Data entries:

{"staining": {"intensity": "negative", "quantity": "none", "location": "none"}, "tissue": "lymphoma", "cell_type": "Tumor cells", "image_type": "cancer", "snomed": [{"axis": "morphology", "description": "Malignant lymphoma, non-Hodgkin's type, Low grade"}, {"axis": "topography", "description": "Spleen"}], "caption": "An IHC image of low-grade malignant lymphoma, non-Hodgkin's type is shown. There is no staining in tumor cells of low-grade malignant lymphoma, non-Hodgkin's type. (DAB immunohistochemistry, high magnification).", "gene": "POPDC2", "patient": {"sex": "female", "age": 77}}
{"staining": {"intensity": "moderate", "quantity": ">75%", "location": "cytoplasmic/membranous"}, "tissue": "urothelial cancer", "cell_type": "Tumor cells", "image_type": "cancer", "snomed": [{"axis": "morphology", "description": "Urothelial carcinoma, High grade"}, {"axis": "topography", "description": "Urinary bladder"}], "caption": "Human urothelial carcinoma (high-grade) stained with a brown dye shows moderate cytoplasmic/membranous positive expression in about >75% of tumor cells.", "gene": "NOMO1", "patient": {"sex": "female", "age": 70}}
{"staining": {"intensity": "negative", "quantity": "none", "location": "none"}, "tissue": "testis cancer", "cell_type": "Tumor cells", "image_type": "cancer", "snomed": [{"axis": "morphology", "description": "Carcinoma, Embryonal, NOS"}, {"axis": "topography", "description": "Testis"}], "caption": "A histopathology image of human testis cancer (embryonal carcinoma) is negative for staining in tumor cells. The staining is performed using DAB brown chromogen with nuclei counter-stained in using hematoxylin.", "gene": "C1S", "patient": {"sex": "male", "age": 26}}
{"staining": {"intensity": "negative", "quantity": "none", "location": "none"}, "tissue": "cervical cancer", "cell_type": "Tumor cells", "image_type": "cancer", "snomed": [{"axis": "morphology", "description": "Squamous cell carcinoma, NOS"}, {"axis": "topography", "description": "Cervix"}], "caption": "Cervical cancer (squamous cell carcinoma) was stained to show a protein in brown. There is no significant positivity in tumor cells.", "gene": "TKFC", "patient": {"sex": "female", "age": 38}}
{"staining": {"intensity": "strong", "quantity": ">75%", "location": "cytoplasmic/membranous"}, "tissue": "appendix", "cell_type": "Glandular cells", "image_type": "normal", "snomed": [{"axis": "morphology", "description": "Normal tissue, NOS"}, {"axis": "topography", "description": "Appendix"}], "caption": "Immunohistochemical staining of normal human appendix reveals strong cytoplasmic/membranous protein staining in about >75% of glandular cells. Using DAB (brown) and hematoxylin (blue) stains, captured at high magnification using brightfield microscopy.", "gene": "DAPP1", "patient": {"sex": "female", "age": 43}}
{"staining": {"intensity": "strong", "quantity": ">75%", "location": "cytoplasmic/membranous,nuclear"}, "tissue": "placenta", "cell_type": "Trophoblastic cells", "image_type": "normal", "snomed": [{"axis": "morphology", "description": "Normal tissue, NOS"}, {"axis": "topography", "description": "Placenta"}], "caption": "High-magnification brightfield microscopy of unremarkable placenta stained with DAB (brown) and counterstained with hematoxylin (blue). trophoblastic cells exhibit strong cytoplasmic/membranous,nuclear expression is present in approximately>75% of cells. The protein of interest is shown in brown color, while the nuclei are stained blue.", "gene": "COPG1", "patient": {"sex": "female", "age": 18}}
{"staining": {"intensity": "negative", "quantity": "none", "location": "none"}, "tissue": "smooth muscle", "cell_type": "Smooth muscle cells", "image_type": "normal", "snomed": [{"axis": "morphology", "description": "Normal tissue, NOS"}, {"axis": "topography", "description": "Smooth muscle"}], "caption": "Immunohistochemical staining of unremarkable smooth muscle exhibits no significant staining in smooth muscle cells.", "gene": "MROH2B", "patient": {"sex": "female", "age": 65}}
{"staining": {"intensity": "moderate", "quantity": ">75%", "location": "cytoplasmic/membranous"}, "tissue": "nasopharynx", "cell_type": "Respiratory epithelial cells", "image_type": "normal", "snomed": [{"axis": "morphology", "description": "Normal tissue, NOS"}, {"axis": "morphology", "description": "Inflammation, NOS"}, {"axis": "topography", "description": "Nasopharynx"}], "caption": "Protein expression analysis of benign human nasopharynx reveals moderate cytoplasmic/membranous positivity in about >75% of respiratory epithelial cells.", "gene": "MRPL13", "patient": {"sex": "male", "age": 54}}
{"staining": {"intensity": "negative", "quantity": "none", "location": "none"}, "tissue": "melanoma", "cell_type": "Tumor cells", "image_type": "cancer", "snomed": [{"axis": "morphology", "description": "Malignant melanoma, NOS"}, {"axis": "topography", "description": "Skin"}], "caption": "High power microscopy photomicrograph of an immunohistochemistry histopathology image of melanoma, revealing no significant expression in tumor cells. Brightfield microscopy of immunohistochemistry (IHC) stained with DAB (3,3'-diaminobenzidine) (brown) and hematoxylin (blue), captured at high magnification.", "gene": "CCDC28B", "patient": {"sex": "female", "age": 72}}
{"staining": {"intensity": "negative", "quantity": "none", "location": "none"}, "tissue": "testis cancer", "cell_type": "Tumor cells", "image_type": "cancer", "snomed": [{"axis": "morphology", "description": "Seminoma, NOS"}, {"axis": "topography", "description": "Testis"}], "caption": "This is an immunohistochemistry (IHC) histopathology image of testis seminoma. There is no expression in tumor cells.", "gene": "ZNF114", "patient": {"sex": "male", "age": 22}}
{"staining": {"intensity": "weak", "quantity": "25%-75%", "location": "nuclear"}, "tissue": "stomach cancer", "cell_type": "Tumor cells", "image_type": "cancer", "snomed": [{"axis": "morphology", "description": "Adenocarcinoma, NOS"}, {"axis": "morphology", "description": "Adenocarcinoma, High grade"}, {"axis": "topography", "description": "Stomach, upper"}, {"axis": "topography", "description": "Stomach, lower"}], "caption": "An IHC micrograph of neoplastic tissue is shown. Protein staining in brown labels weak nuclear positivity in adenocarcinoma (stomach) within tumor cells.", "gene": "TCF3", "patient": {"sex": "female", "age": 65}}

TASK INSTRUCTIONS:
All of the records above are to be copied exactly.

SOLVED EXERCISE:
{"staining": {"intensity": "negative", "quantity": "none", "location": "none"}, "tissue": "lymphoma", "cell_type": "Tumor cells", "image_type": "cancer", "snomed": [{"axis": "morphology", "description": "Malignant lymphoma, non-Hodgkin's type, Low grade"}, {"axis": "topography", "description": "Spleen"}], "caption": "An IHC image of low-grade malignant lymphoma, non-Hodgkin's type is shown. There is no staining in tumor cells of low-grade malignant lymphoma, non-Hodgkin's type. (DAB immunohistochemistry, high magnification).", "gene": "POPDC2", "patient": {"sex": "female", "age": 77}}
{"staining": {"intensity": "moderate", "quantity": ">75%", "location": "cytoplasmic/membranous"}, "tissue": "urothelial cancer", "cell_type": "Tumor cells", "image_type": "cancer", "snomed": [{"axis": "morphology", "description": "Urothelial carcinoma, High grade"}, {"axis": "topography", "description": "Urinary bladder"}], "caption": "Human urothelial carcinoma (high-grade) stained with a brown dye shows moderate cytoplasmic/membranous positive expression in about >75% of tumor cells.", "gene": "NOMO1", "patient": {"sex": "female", "age": 70}}
{"staining": {"intensity": "negative", "quantity": "none", "location": "none"}, "tissue": "testis cancer", "cell_type": "Tumor cells", "image_type": "cancer", "snomed": [{"axis": "morphology", "description": "Carcinoma, Embryonal, NOS"}, {"axis": "topography", "description": "Testis"}], "caption": "A histopathology image of human testis cancer (embryonal carcinoma) is negative for staining in tumor cells. The staining is performed using DAB brown chromogen with nuclei counter-stained in using hematoxylin.", "gene": "C1S", "patient": {"sex": "male", "age": 26}}
{"staining": {"intensity": "negative", "quantity": "none", "location": "none"}, "tissue": "cervical cancer", "cell_type": "Tumor cells", "image_type": "cancer", "snomed": [{"axis": "morphology", "description": "Squamous cell carcinoma, NOS"}, {"axis": "topography", "description": "Cervix"}], "caption": "Cervical cancer (squamous cell carcinoma) was stained to show a protein in brown. There is no significant positivity in tumor cells.", "gene": "TKFC", "patient": {"sex": "female", "age": 38}}
{"staining": {"intensity": "strong", "quantity": ">75%", "location": "cytoplasmic/membranous"}, "tissue": "appendix", "cell_type": "Glandular cells", "image_type": "normal", "snomed": [{"axis": "morphology", "description": "Normal tissue, NOS"}, {"axis": "topography", "description": "Appendix"}], "caption": "Immunohistochemical staining of normal human appendix reveals strong cytoplasmic/membranous protein staining in about >75% of glandular cells. Using DAB (brown) and hematoxylin (blue) stains, captured at high magnification using brightfield microscopy.", "gene": "DAPP1", "patient": {"sex": "female", "age": 43}}
{"staining": {"intensity": "strong", "quantity": ">75%", "location": "cytoplasmic/membranous,nuclear"}, "tissue": "placenta", "cell_type": "Trophoblastic cells", "image_type": "normal", "snomed": [{"axis": "morphology", "description": "Normal tissue, NOS"}, {"axis": "topography", "description": "Placenta"}], "caption": "High-magnification brightfield microscopy of unremarkable placenta stained with DAB (brown) and counterstained with hematoxylin (blue). trophoblastic cells exhibit strong cytoplasmic/membranous,nuclear expression is present in approximately>75% of cells. The protein of interest is shown in brown color, while the nuclei are stained blue.", "gene": "COPG1", "patient": {"sex": "female", "age": 18}}
{"staining": {"intensity": "negative", "quantity": "none", "location": "none"}, "tissue": "smooth muscle", "cell_type": "Smooth muscle cells", "image_type": "normal", "snomed": [{"axis": "morphology", "description": "Normal tissue, NOS"}, {"axis": "topography", "description": "Smooth muscle"}], "caption": "Immunohistochemical staining of unremarkable smooth muscle exhibits no significant staining in smooth muscle cells.", "gene": "MROH2B", "patient": {"sex": "female", "age": 65}}
{"staining": {"intensity": "moderate", "quantity": ">75%", "location": "cytoplasmic/membranous"}, "tissue": "nasopharynx", "cell_type": "Respiratory epithelial cells", "image_type": "normal", "snomed": [{"axis": "morphology", "description": "Normal tissue, NOS"}, {"axis": "morphology", "description": "Inflammation, NOS"}, {"axis": "topography", "description": "Nasopharynx"}], "caption": "Protein expression analysis of benign human nasopharynx reveals moderate cytoplasmic/membranous positivity in about >75% of respiratory epithelial cells.", "gene": "MRPL13", "patient": {"sex": "male", "age": 54}}
{"staining": {"intensity": "negative", "quantity": "none", "location": "none"}, "tissue": "melanoma", "cell_type": "Tumor cells", "image_type": "cancer", "snomed": [{"axis": "morphology", "description": "Malignant melanoma, NOS"}, {"axis": "topography", "description": "Skin"}], "caption": "High power microscopy photomicrograph of an immunohistochemistry histopathology image of melanoma, revealing no significant expression in tumor cells. Brightfield microscopy of immunohistochemistry (IHC) stained with DAB (3,3'-diaminobenzidine) (brown) and hematoxylin (blue), captured at high magnification.", "gene": "CCDC28B", "patient": {"sex": "female", "age": 72}}
{"staining": {"intensity": "negative", "quantity": "none", "location": "none"}, "tissue": "testis cancer", "cell_type": "Tumor cells", "image_type": "cancer", "snomed": [{"axis": "morphology", "description": "Seminoma, NOS"}, {"axis": "topography", "description": "Testis"}], "caption": "This is an immunohistochemistry (IHC) histopathology image of testis seminoma. There is no expression in tumor cells.", "gene": "ZNF114", "patient": {"sex": "male", "age": 22}}
{"staining": {"intensity": "weak", "quantity": "25%-75%", "location": "nuclear"}, "tissue": "stomach cancer", "cell_type": "Tumor cells", "image_type": "cancer", "snomed": [{"axis": "morphology", "description": "Adenocarcinoma, NOS"}, {"axis": "morphology", "description": "Adenocarcinoma, High grade"}, {"axis": "topography", "description": "Stomach, upper"}, {"axis": "topography", "description": "Stomach, lower"}], "caption": "An IHC micrograph of neoplastic tissue is shown. Protein staining in brown labels weak nuclear positivity in adenocarcinoma (stomach) within tumor cells.", "gene": "TCF3", "patient": {"sex": "female", "age": 65}}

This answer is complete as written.